**Scene geometry reasoning data**.
+++++

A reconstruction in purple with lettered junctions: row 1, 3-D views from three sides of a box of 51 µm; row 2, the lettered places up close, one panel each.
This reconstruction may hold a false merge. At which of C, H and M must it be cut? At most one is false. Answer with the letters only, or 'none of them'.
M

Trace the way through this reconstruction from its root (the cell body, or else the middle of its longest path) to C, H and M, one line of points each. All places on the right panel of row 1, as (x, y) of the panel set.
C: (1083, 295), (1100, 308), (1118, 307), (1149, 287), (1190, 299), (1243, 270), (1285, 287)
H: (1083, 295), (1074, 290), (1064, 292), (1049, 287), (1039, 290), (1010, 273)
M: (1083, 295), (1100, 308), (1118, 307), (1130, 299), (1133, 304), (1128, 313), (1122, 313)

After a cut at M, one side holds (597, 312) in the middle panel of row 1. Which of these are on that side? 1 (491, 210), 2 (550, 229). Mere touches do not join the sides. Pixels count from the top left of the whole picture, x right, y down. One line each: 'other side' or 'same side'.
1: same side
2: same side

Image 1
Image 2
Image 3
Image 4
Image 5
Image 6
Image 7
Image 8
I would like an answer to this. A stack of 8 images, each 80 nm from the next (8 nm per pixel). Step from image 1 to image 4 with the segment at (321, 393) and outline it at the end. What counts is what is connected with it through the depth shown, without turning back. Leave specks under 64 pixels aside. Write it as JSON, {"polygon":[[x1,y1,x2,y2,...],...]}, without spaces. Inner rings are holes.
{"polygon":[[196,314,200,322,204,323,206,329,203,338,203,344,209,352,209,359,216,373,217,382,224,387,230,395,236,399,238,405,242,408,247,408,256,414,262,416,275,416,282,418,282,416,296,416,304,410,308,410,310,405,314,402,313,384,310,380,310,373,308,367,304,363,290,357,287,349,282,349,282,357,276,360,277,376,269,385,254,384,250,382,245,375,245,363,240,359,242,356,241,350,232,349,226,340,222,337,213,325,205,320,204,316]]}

+++++

A complete, exact repeat of the records is the required answer.

A reconstruction in purple with lettered junctions: row 1, 3-D views from three sides of a box of 51 µm; row 2, the lettered places up close, one panel each.
This reconstruction may hold a false merge. At which of C, H and M must it be cut? At most one is false. Answer with the letters only, or 'none of them'.
M

Trace the way through this reconstruction from its root (the cell body, or else the middle of its longest path) to C, H and M, one line of points each. All places on the right panel of row 1, as (x, y) of the panel set.
C: (1083, 295), (1100, 308), (1118, 307), (1149, 287), (1190, 299), (1243, 270), (1285, 287)
H: (1083, 295), (1074, 290), (1064, 292), (1049, 287), (1039, 290), (1010, 273)
M: (1083, 295), (1100, 308), (1118, 307), (1130, 299), (1133, 304), (1128, 313), (1122, 313)

After a cut at M, one side holds (597, 312) in the middle panel of row 1. Which of these are on that side? 1 (491, 210), 2 (550, 229). Mere touches do not join the sides. Pixels count from the top left of the whole picture, x right, y down. One line each: 'other side' or 'same side'.
1: same side
2: same side

Image 1
Image 2
Image 3
Image 4
Image 5
Image 6
Image 7
Image 8
I would like an answer to this. A stack of 8 images, each 80 nm from the next (8 nm per pixel). Step from image 1 to image 4 with the segment at (321, 393) and outline it at the end. What counts is what is connected with it through the depth shown, without turning back. Leave specks under 64 pixels aside. Write it as JSON, {"polygon":[[x1,y1,x2,y2,...],...]}, without spaces. Inner rings are holes.
{"polygon":[[196,314,200,322,204,323,206,329,203,338,203,344,209,352,209,359,216,373,217,382,224,387,230,395,236,399,238,405,242,408,247,408,256,414,262,416,275,416,282,418,282,416,296,416,304,410,308,410,310,405,314,402,313,384,310,380,310,373,308,367,304,363,290,357,287,349,282,349,282,357,276,360,277,376,269,385,254,384,250,382,245,375,245,363,240,359,242,356,241,350,232,349,226,340,222,337,213,325,205,320,204,316]]}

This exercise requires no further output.